■ TASK INSTRUCTIONS
Convert the entries into a JSON list of strings, one string per line, from the start through the line that contains "### Streaming Rendering Errors". Skip blank lines and leave the pictures out.

** THE DATA follows **

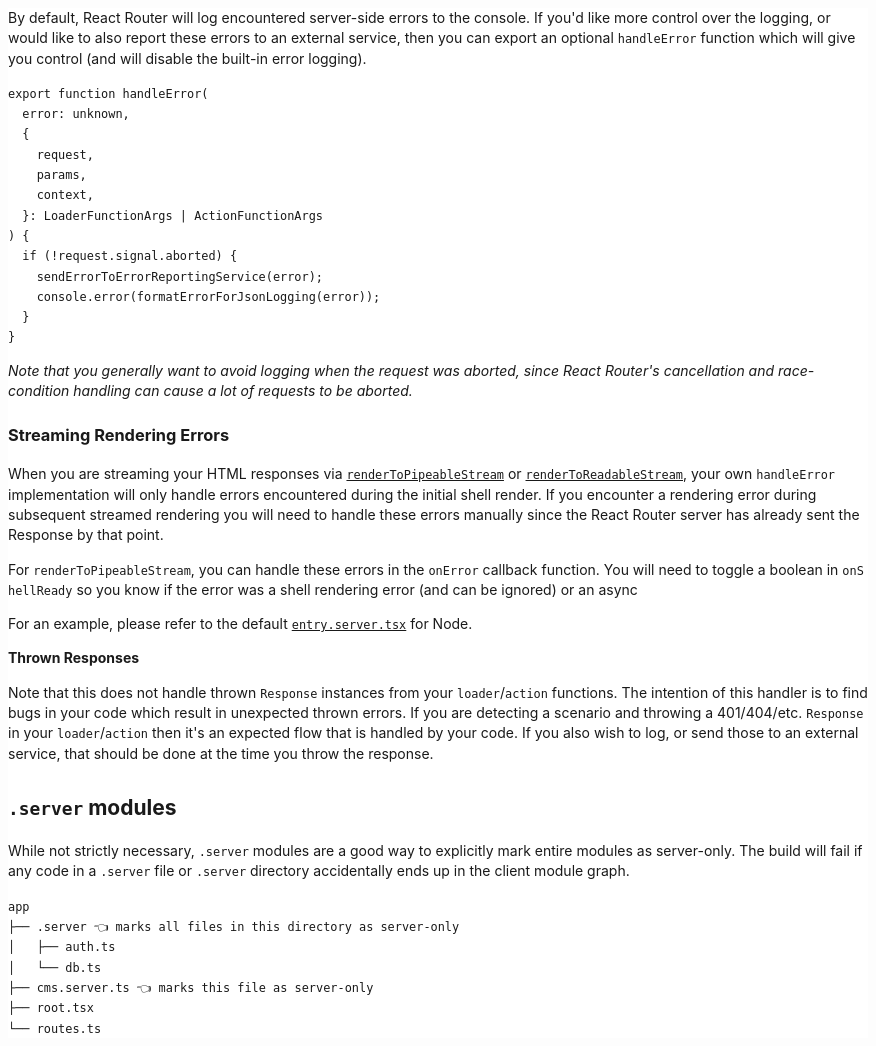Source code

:By default, React Router will log encountered server-side errors to the console. If you'd like more control over the logging, or would like to also report these errors to an external service, then you can export an optional `handleError` function which will give you control (and will disable the built-in error logging).

    export function handleError(
      error: unknown,
      {
        request,
        params,
        context,
      }: LoaderFunctionArgs | ActionFunctionArgs
    ) {
      if (!request.signal.aborted) {
        sendErrorToErrorReportingService(error);
        console.error(formatErrorForJsonLogging(error));
      }
    }

_Note that you generally want to avoid logging when the request was aborted, since React Router's cancellation and race-condition handling can cause a lot of requests to be aborted._

### Streaming Rendering Errors

When you are streaming your HTML responses via [`renderToPipeableStream`](https://react.dev/reference/react-dom/server/renderToPipeableStream) or [`renderToReadableStream`](https://react.dev/reference/react-dom/server/renderToReadableStream), your own `handleError` implementation will only handle errors encountered during the initial shell render. If you encounter a rendering error during subsequent streamed rendering you will need to handle these errors manually since the React Router server has already sent the Response by that point.

For `renderToPipeableStream`, you can handle these errors in the `onError` callback function. You will need to toggle a boolean in `onShellReady` so you know if the error was a shell rendering error (and can be ignored) or an async

For an example, please refer to the default [`entry.server.tsx`](https://github.com/remix-run/react-router/blob/dev/packages/react-router-dev/config/defaults/entry.server.node.tsx) for Node.

**Thrown Responses**

Note that this does not handle thrown `Response` instances from your `loader`/`action` functions. The intention of this handler is to find bugs in your code which result in unexpected thrown errors. If you are detecting a scenario and throwing a 401/404/etc. `Response` in your `loader`/`action` then it's an expected flow that is handled by your code. If you also wish to log, or send those to an external service, that should be done at the time you throw the response.

## `.server` modules

While not strictly necessary, `.server` modules are a good way to explicitly mark entire modules as server-only. The build will fail if any code in a `.server` file or `.server` directory accidentally ends up in the client module graph.

    app
    ├── .server 👈 marks all files in this directory as server-only
    │   ├── auth.ts
    │   └── db.ts
    ├── cms.server.ts 👈 marks this file as server-only
    ├── root.tsx
    └── routes.ts
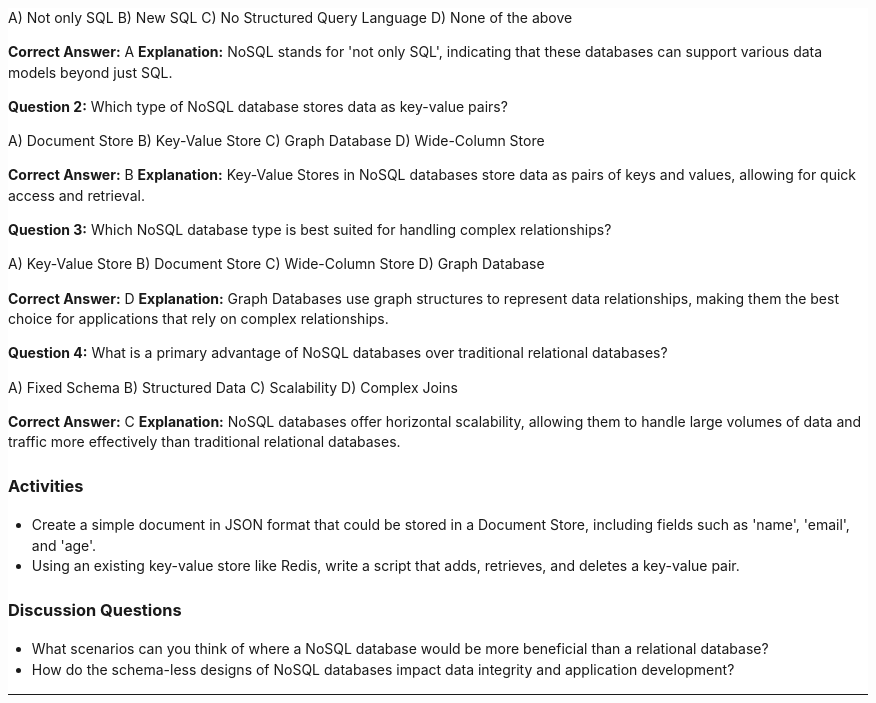   A) Not only SQL
  B) New SQL
  C) No Structured Query Language
  D) None of the above

**Correct Answer:** A
**Explanation:** NoSQL stands for 'not only SQL', indicating that these databases can support various data models beyond just SQL.

**Question 2:** Which type of NoSQL database stores data as key-value pairs?

  A) Document Store
  B) Key-Value Store
  C) Graph Database
  D) Wide-Column Store

**Correct Answer:** B
**Explanation:** Key-Value Stores in NoSQL databases store data as pairs of keys and values, allowing for quick access and retrieval.

**Question 3:** Which NoSQL database type is best suited for handling complex relationships?

  A) Key-Value Store
  B) Document Store
  C) Wide-Column Store
  D) Graph Database

**Correct Answer:** D
**Explanation:** Graph Databases use graph structures to represent data relationships, making them the best choice for applications that rely on complex relationships.

**Question 4:** What is a primary advantage of NoSQL databases over traditional relational databases?

  A) Fixed Schema
  B) Structured Data
  C) Scalability
  D) Complex Joins

**Correct Answer:** C
**Explanation:** NoSQL databases offer horizontal scalability, allowing them to handle large volumes of data and traffic more effectively than traditional relational databases.

### Activities
- Create a simple document in JSON format that could be stored in a Document Store, including fields such as 'name', 'email', and 'age'.
- Using an existing key-value store like Redis, write a script that adds, retrieves, and deletes a key-value pair.

### Discussion Questions
- What scenarios can you think of where a NoSQL database would be more beneficial than a relational database?
- How do the schema-less designs of NoSQL databases impact data integrity and application development?

---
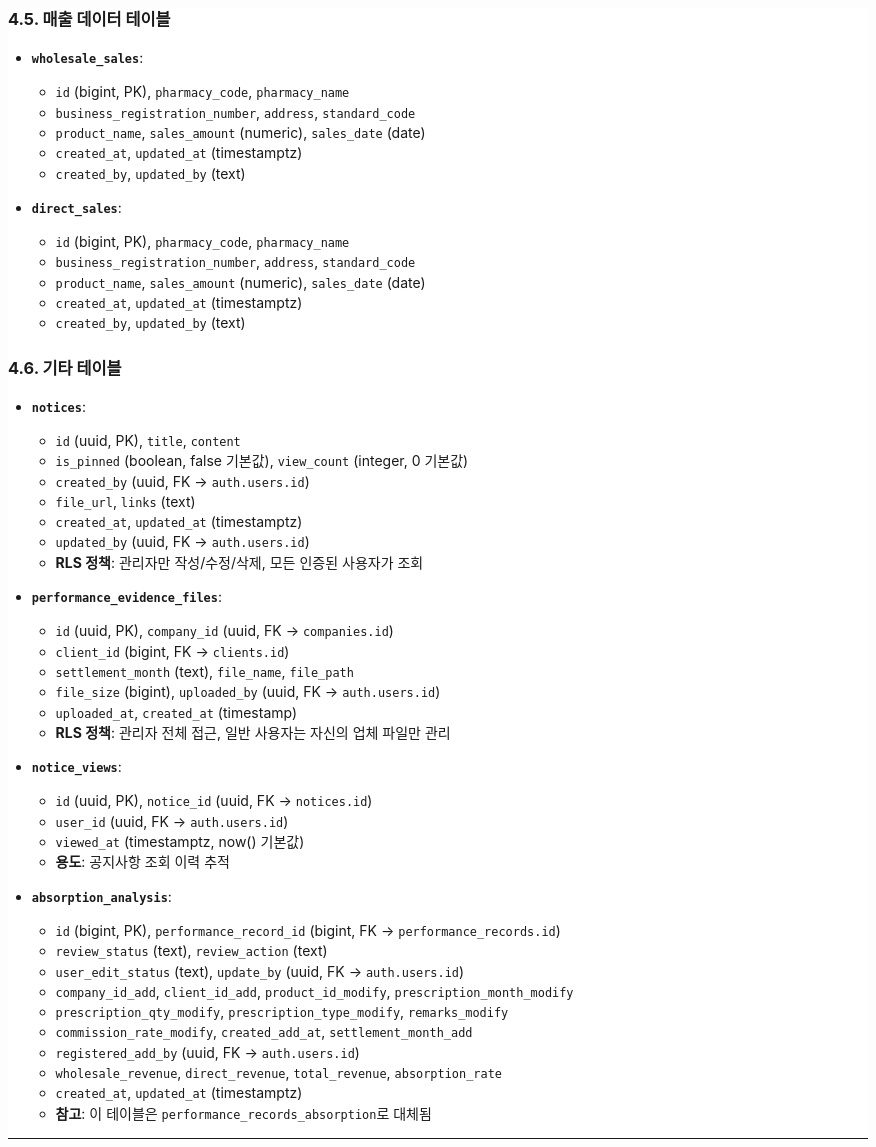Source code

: ### 4.5. 매출 데이터 테이블

-   **`wholesale_sales`**: 
    -   `id` (bigint, PK), `pharmacy_code`, `pharmacy_name`
    -   `business_registration_number`, `address`, `standard_code`
    -   `product_name`, `sales_amount` (numeric), `sales_date` (date)
    -   `created_at`, `updated_at` (timestamptz)
    -   `created_by`, `updated_by` (text)

-   **`direct_sales`**: 
    -   `id` (bigint, PK), `pharmacy_code`, `pharmacy_name`
    -   `business_registration_number`, `address`, `standard_code`
    -   `product_name`, `sales_amount` (numeric), `sales_date` (date)
    -   `created_at`, `updated_at` (timestamptz)
    -   `created_by`, `updated_by` (text)

### 4.6. 기타 테이블

-   **`notices`**: 
    -   `id` (uuid, PK), `title`, `content`
    -   `is_pinned` (boolean, false 기본값), `view_count` (integer, 0 기본값)
    -   `created_by` (uuid, FK -> `auth.users.id`)
    -   `file_url`, `links` (text)
    -   `created_at`, `updated_at` (timestamptz)
    -   `updated_by` (uuid, FK -> `auth.users.id`)
    -   **RLS 정책**: 관리자만 작성/수정/삭제, 모든 인증된 사용자가 조회

-   **`performance_evidence_files`**: 
    -   `id` (uuid, PK), `company_id` (uuid, FK -> `companies.id`)
    -   `client_id` (bigint, FK -> `clients.id`)
    -   `settlement_month` (text), `file_name`, `file_path`
    -   `file_size` (bigint), `uploaded_by` (uuid, FK -> `auth.users.id`)
    -   `uploaded_at`, `created_at` (timestamp)
    -   **RLS 정책**: 관리자 전체 접근, 일반 사용자는 자신의 업체 파일만 관리

-   **`notice_views`**: 
    -   `id` (uuid, PK), `notice_id` (uuid, FK -> `notices.id`)
    -   `user_id` (uuid, FK -> `auth.users.id`)
    -   `viewed_at` (timestamptz, now() 기본값)
    -   **용도**: 공지사항 조회 이력 추적

-   **`absorption_analysis`**: 
    -   `id` (bigint, PK), `performance_record_id` (bigint, FK -> `performance_records.id`)
    -   `review_status` (text), `review_action` (text)
    -   `user_edit_status` (text), `update_by` (uuid, FK -> `auth.users.id`)
    -   `company_id_add`, `client_id_add`, `product_id_modify`, `prescription_month_modify`
    -   `prescription_qty_modify`, `prescription_type_modify`, `remarks_modify`
    -   `commission_rate_modify`, `created_add_at`, `settlement_month_add`
    -   `registered_add_by` (uuid, FK -> `auth.users.id`)
    -   `wholesale_revenue`, `direct_revenue`, `total_revenue`, `absorption_rate`
    -   `created_at`, `updated_at` (timestamptz)
    -   **참고**: 이 테이블은 `performance_records_absorption`로 대체됨

---
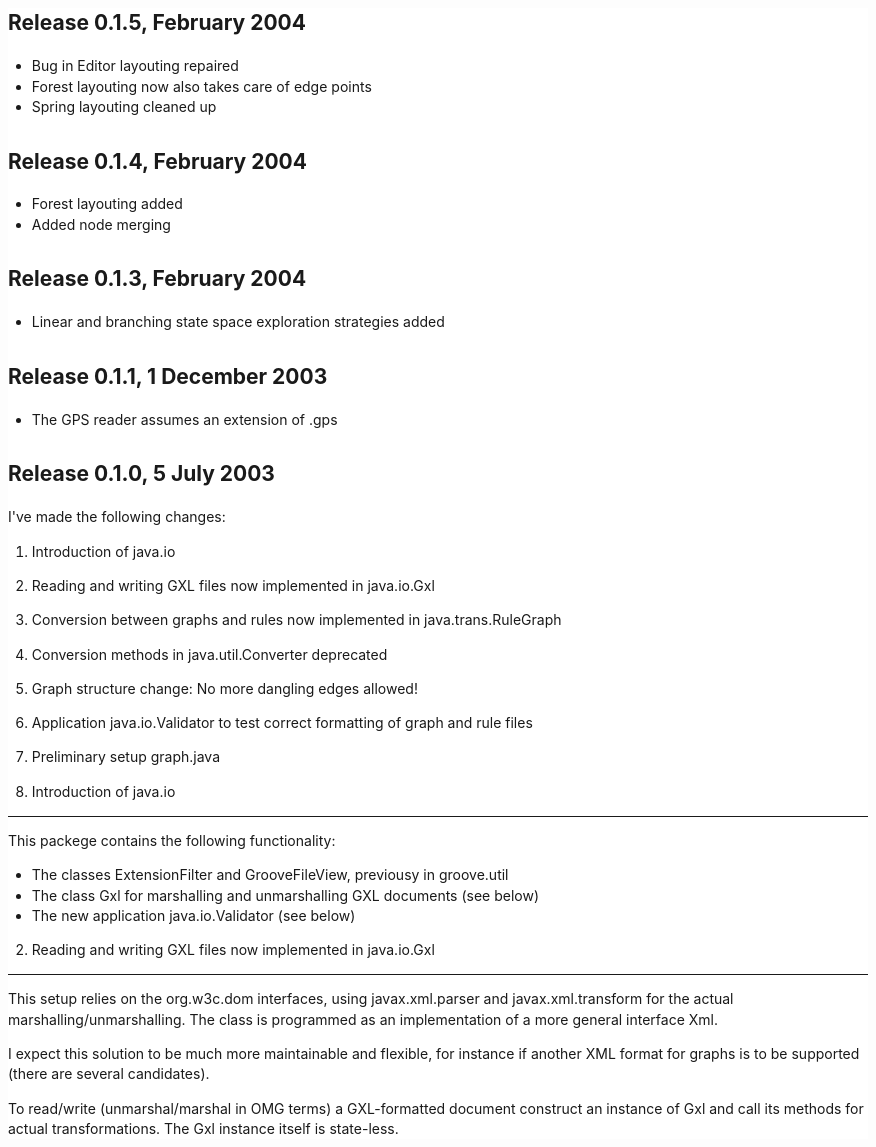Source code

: Release 0.1.5, February 2004
----------------------------

- Bug in Editor layouting repaired
- Forest layouting now also takes care of edge points
- Spring layouting cleaned up

Release 0.1.4, February 2004
----------------------------

- Forest layouting added
- Added node merging

Release 0.1.3, February 2004
----------------------------

- Linear and branching state space exploration strategies added

Release 0.1.1, 1 December 2003
------------------------------

- The GPS reader assumes an extension of .gps

Release 0.1.0, 5 July 2003
--------------------------

I've made the following changes:

1. Introduction of java.io
2. Reading and writing GXL files now implemented in java.io.Gxl
3. Conversion between graphs and rules now implemented in java.trans.RuleGraph
4. Conversion methods in java.util.Converter deprecated
5. Graph structure change: No more dangling edges allowed!
6. Application java.io.Validator to test correct formatting of graph and rule files
7. Preliminary setup graph.java

1. Introduction of java.io
------------------------

This packege contains the following functionality:

- The classes ExtensionFilter and GrooveFileView, previousy in groove.util
- The class Gxl for marshalling and unmarshalling GXL documents (see below)
- The new application java.io.Validator (see below)

2. Reading and writing GXL files now implemented in java.io.Gxl
-----------------------------------------------------------

This setup relies on the org.w3c.dom interfaces, using javax.xml.parser and javax.xml.transform for the actual marshalling/unmarshalling. The class is programmed as an implementation of a more general interface Xml.

I expect this solution to be much more maintainable and flexible, for instance if another XML format for graphs is to be supported (there are several candidates).

To read/write (unmarshal/marshal in OMG terms) a GXL-formatted document construct an instance of Gxl and call its methods for actual transformations. The Gxl instance itself is state-less.
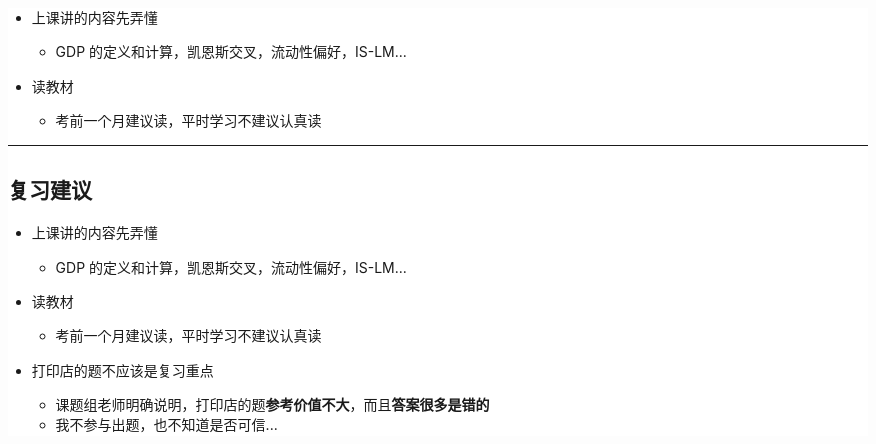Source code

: 
- 上课讲的内容先弄懂
  - GDP 的定义和计算，凯恩斯交叉，流动性偏好，IS-LM...

- 读教材
  - 考前一个月建议读，平时学习不建议认真读


---

## 复习建议


- 上课讲的内容先弄懂
  - GDP 的定义和计算，凯恩斯交叉，流动性偏好，IS-LM...

- 读教材
  - 考前一个月建议读，平时学习不建议认真读

- 打印店的题不应该是复习重点
  - 课题组老师明确说明，打印店的题**参考价值不大**，而且**答案很多是错的**
  - 我不参与出题，也不知道是否可信...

** End of THE DATA **

■ OUTPUT BELOW
[
  "Source code",
  ":By default, React Router will log encountered server-side errors to the console. If you'd like more control over the logging, or would like to also report these errors to an external service, then you can export an optional `handleError` function which will give you control (and will disable the built-in error logging).",
  "    export function handleError(",
  "      error: unknown,",
  "      {",
  "        request,",
  "        params,",
  "        context,",
  "      }: LoaderFunctionArgs | ActionFunctionArgs",
  "    ) {",
  "      if (!request.signal.aborted) {",
  "        sendErrorToErrorReportingService(error);",
  "        console.error(formatErrorForJsonLogging(error));",
  "      }",
  "    }",
  "_Note that you generally want to avoid logging when the request was aborted, since React Router's cancellation and race-condition handling can cause a lot of requests to be aborted._",
  "### Streaming Rendering Errors"
]